THE SPIRITUAL SAT NAV ISN’T WORKING
Looking back, my feeling of being drained came most from depleted spiritual energy. As someone whose identity has been largely created by ‘me at work’ persona, it was hard to see your high engagement and confidence transform into complete disengagement and a sense of loss. I’d find feeling like I’d lost my why. But instead of Simon Sinneck’s beautiful golden circles, I had a tangled up pile of wires that I hadn’t the first clue of how to unravel. It was like being lost, but pretending you still knew the way. Denial played a heavy hand here and it wasn’t until I felt fully recovered that I was able to tackle this puzzle. We don’t often think about nurturing our spiritual energy but it’s something I’ve come to see as fundamental to our health. Going through the motions, feeling neither happy or nor sad, working on auto-pilot, avoiding the reality are all indicators that our spiritual energy needs some love.
CREDIBILITY, LEAVING THE ROOM
Efficiency used to be my middle name. I could turn on laser-like focus aka Sarah Lund and power through any challenge, meet any deadline and deal with any crisis. Not anymore. Mental energy was low. The ability to think clearly and logically, to plan and organise, to make decisions with certainty felt like it was slipping through my fingers. I’d find myself setting alarms for 4 am to get up to work on to-do lists that I still couldn’t tick off. Everything felt more involved, needed more time, seemed more difficult. On reflection, my loss of mental energy was the aspect of burnout that felt most visible to others and therefore was one of my major stressors. Beating yourself up about mistakes, poor timekeeping, loss of confidence in your own decision-making. I’ve learned that the feeling of ineffectiveness that comes with burnout is a lot about losing your potency and edge. A killer of a symptom for high achievers I can tell you.
QUICK FIX ESCAPISM
Emotional energy was actually the only energy source I really invested in. It felt like the one part of my ‘get up and go’ I could actually control. And the most compelling rewards – numbing, escaping, forgetting. On reflection, that ‘investment’ was more like feeding a fix than nurturing care. The fake feeling of happiness, the fleeting moment of contentment, chasing the temporary highs. Everything from obsessive seeking the euphoria of hardcore working out, to heavy nights out and all the pleasure that they give you at that moment.
Of course, this kind of emotional energy has no lasting value, but it made me feel something, which I really needed.
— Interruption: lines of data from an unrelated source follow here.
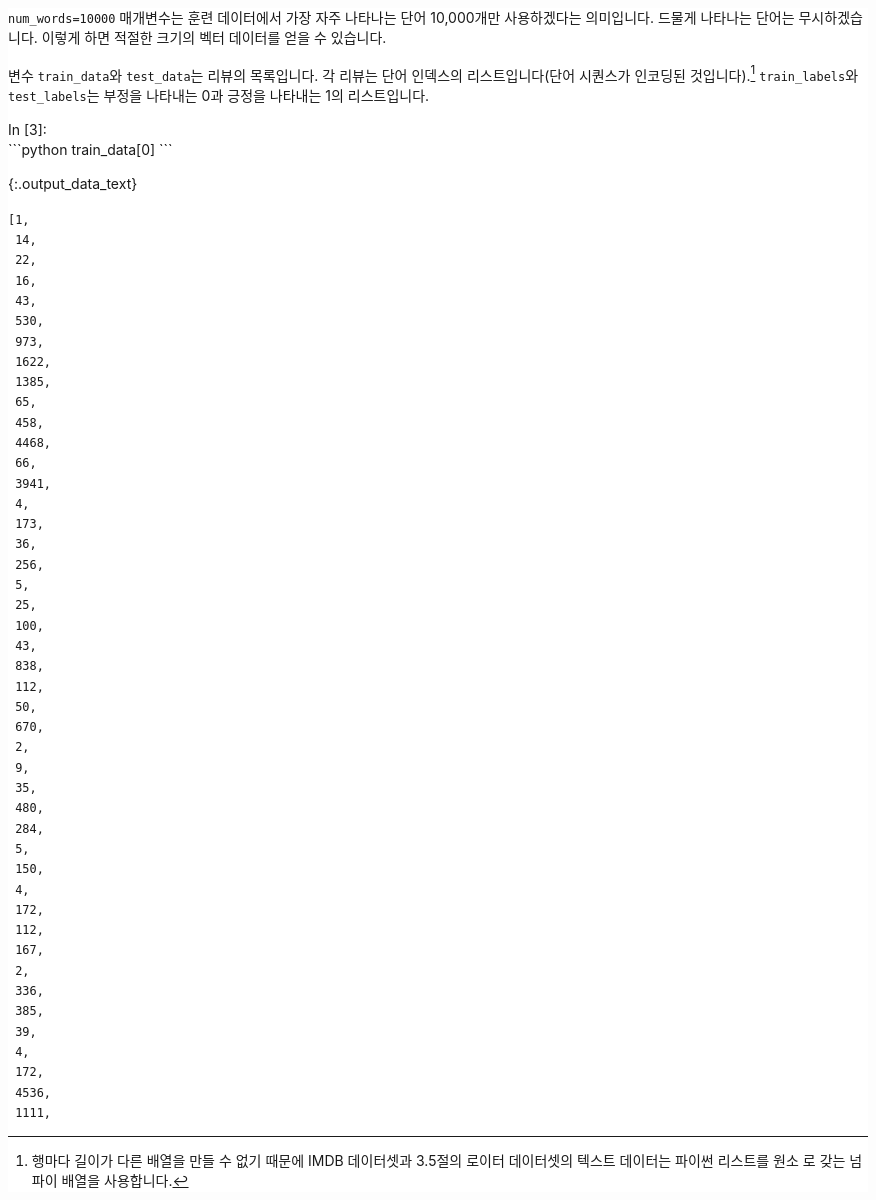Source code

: 
`num_words=10000` 매개변수는 훈련 데이터에서 가장 자주 나타나는 단어 10,000개만 사용하겠다는 의미입니다. 드물게 나타나는 단어는 무시하겠습니다. 이렇게 하면 적절한 크기의 벡터 데이터를 얻을 수 있습니다.

변수 `train_data`와 `test_data`는 리뷰의 목록입니다. 각 리뷰는 단어 인덱스의 리스트입니다(단어 시퀀스가 인코딩된 것입니다).[^6] `train_labels`와 `test_labels`는 부정을 나타내는 0과 긍정을 나타내는 1의 리스트입니다.

[^6]: 행마다 길이가 다른 배열을 만들 수 없기 때문에 IMDB 데이터셋과 3.5절의 로이터 데이터셋의 텍스트 데이터는 파이썬 리스트를 원소 로 갖는 넘파이 배열을 사용합니다.


<div class="prompt input_prompt">
In&nbsp;[3]:
</div>

<div class="input_area" markdown="1">
```python
train_data[0]
```
</div>




{:.output_data_text}
```
[1,
 14,
 22,
 16,
 43,
 530,
 973,
 1622,
 1385,
 65,
 458,
 4468,
 66,
 3941,
 4,
 173,
 36,
 256,
 5,
 25,
 100,
 43,
 838,
 112,
 50,
 670,
 2,
 9,
 35,
 480,
 284,
 5,
 150,
 4,
 172,
 112,
 167,
 2,
 336,
 385,
 39,
 4,
 172,
 4536,
 1111,
```

[^1]: 이 절과 다음 절에서는 텍스트 데이터셋에 기본 신경망을 적용하여 분류 작업을 합니다. 텍스트 데이터에 순환 신경망을 적용하는 방법 은 6장에서 소개됩니다. IMDB 리뷰 분류 문제에 토큰화, 형태소 분석 등을 적용하는 다양한 방법은 <파이썬 라이브러리를 활용한 머신러닝> (한빛미디어, 2017)의 7장을 참고하세요.
[^2]: 이 데이터셋은 스탠포드 대학의 앤드류 마스(Andrew Maas)가 수집한 데이터셋입니다(https://stanford.io/2w2NUzz).
[^3]: 훈련 데이터를 외우는 것이 전부인 학습 알고리즘을 사례 기반(instance-based) 학습이라고 하며, 대표적으로는 k-최근접 이웃 (k-Nearest Neighbor) 알고리즘이 있습니다. 새로운 데이터에 대해 예측을 할 때는 가장 가까운 훈련 데이터 몇 개의 타깃을 평균(회귀)하 거나 다수인 클래스를 선택(분류)합니다.
[^4]: 데이터셋의 전체 문서에 나타난 모든 단어에 고유한 번호를 부여한 목록을 어휘 사전 또는 사전이라고 부릅니다. 이런 작업은 텍스트 데이터를 다룰 때 기본적으로 수행하는 전처리 과정입니다.
[^5]: 케라스에 포함된 데이터셋은 아마존 AWS S3와 (cifar10, cifar100 데이터셋의 경우) 토론토 대학에서 내려받도록 되어 있으므로 예 제를 따라 하려면 인터넷 연결이 필요합니다. 이어지는 코드에서 `get_word_index()` 메서드도 1.6MB 정도의 사전 데이터를 내려받습니 다. 내려받은 데이터셋은 유닉스 기준으로 ~/.keras/datasets/ 폴더에 저장됩니다.
[^7]: `decoded_review`의 결과는 “? this film was just brilliant casting location ……”과 같습니다. `train_data[0]`의 첫 번째 원소 가 문서 시작을 알리는 인덱스 1입니다. 여기에서 3을 뺀 값을 reverse_word_index 딕셔너리에서 찾지 못하므로 물음표로 바뀌어 나타 납니다.
[^8]: 가장 긴 리뷰는 2,494개의 단어로 이루어져 있으므로 훈련 데이터를 변환한 텐서의 크기는 (25000, 2494)가 됩니다.
[^9]: Embedding 층은 6장에서 자세히 소개됩니다.
[^10]: 리스트가 하나의 벡터로 변환되므로 훈련 데이터를 변환한 텐서의 크기는 (25000, 10000)이 됩니다.
[^11]: `relu`의 변종들은 대부분 음수 처리 방식이 다릅니다. elu 함수는 음수를 완전히 제거하지 않고 보통 최대 -1까지 출력합니다. `selu`는 `elu`의 변종으로 이 두 함수는 `activation` 매개변수에 ‘elu’, ‘selu’로 지정할 수 있습니다. `leaky relu`는 매개변수로 지정한 값에 비례 해서 음수 값을 통과시킵니다. `prelu`는 `leaky relu`의 변종으로 훈련하는 동안 비례의 정도를 학습합니다. 케라스에서 이 두 활성화 함수 는 `layer.advanced_activations` 패키지에 클래스로 제공됩니다. `models.add(LeakyReLU())` 또는 `models.add(LeakyReLU())` 처럼 사용합니다. 자세한 그래프 모양은 [위키피디아 문서](https://bit.ly/2fE7id7)를 참고하세요.
[^12]: `mean_squared_error와` `mean_absolute_error`는 회귀 문제에 사용되는 대표적인 손실 함수입니다.
[^14]: 정확도를 지정할 때 ‘accuracy’ 또는 ‘acc’ 모두 가능합니다. 이렇게 하면 자동으로 이진 분류에는 metrics.binary_accuracy 함수가 사용되고 다중 분류에는 metrics.categorical_accuracy 함수가 사용됩니다. history.history 딕셔너리에 들어 있는 측정 지표의 키는 정확도일 경우 ‘acc’, 크로스엔트로피일 경우(측정 지표로 손실 함수를 사용할 수도 있습니다) ‘ce’ 약어를 사용합니다. 그 외에 는 측정 함수의 이름이 키가 되고 검증 세트의 점수에는 ‘val_’ 접두사가 붙습니다.
[^15]: `fit()` 메서드를 재호출하면 학습된 가중치에서 훈련이 이어지므로 처음부터 다시 학습하려면 모델 객체를 새로 만들어야 합니다.
[^16]: 이진 분류에서 레이블이 1인 경우를 양성(positive) 샘플, 0인 경우를 음성(negative) 샘플이라고 합니다. 이 예에서는 긍정(positive) 인 리뷰가 양성 샘플이지만 어떤 좋은 것이 양성 샘플이 되는 것이 아니고 예측하려는 대상이 양성이 됩니다. 예를 들어 암 진단에 관한 문제 에서는 악성 종양이 양성 샘플이 됩니다.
What I have learned is that emotional energy needs to be nurtured with love and affection vs. throwing scraps to it in a needy scrappy way. It’s made me question my motives for pleasure seeking these days, leaving me with a preference for positive good living and a need to be in environments and around people that feed, not drain, this energy source.
ADJUSTING YOUR LEVELS
These days I work as a coach supporting others in their relationship with work, and these learnings about energies and how they work for and against us are a significant part of my approach. I strongly believe there’s great power in understanding how energy works for you as an individual. In a world where our energy is challenged on a daily basis, knowing how to nurture it is an important life skill for contemporary lives.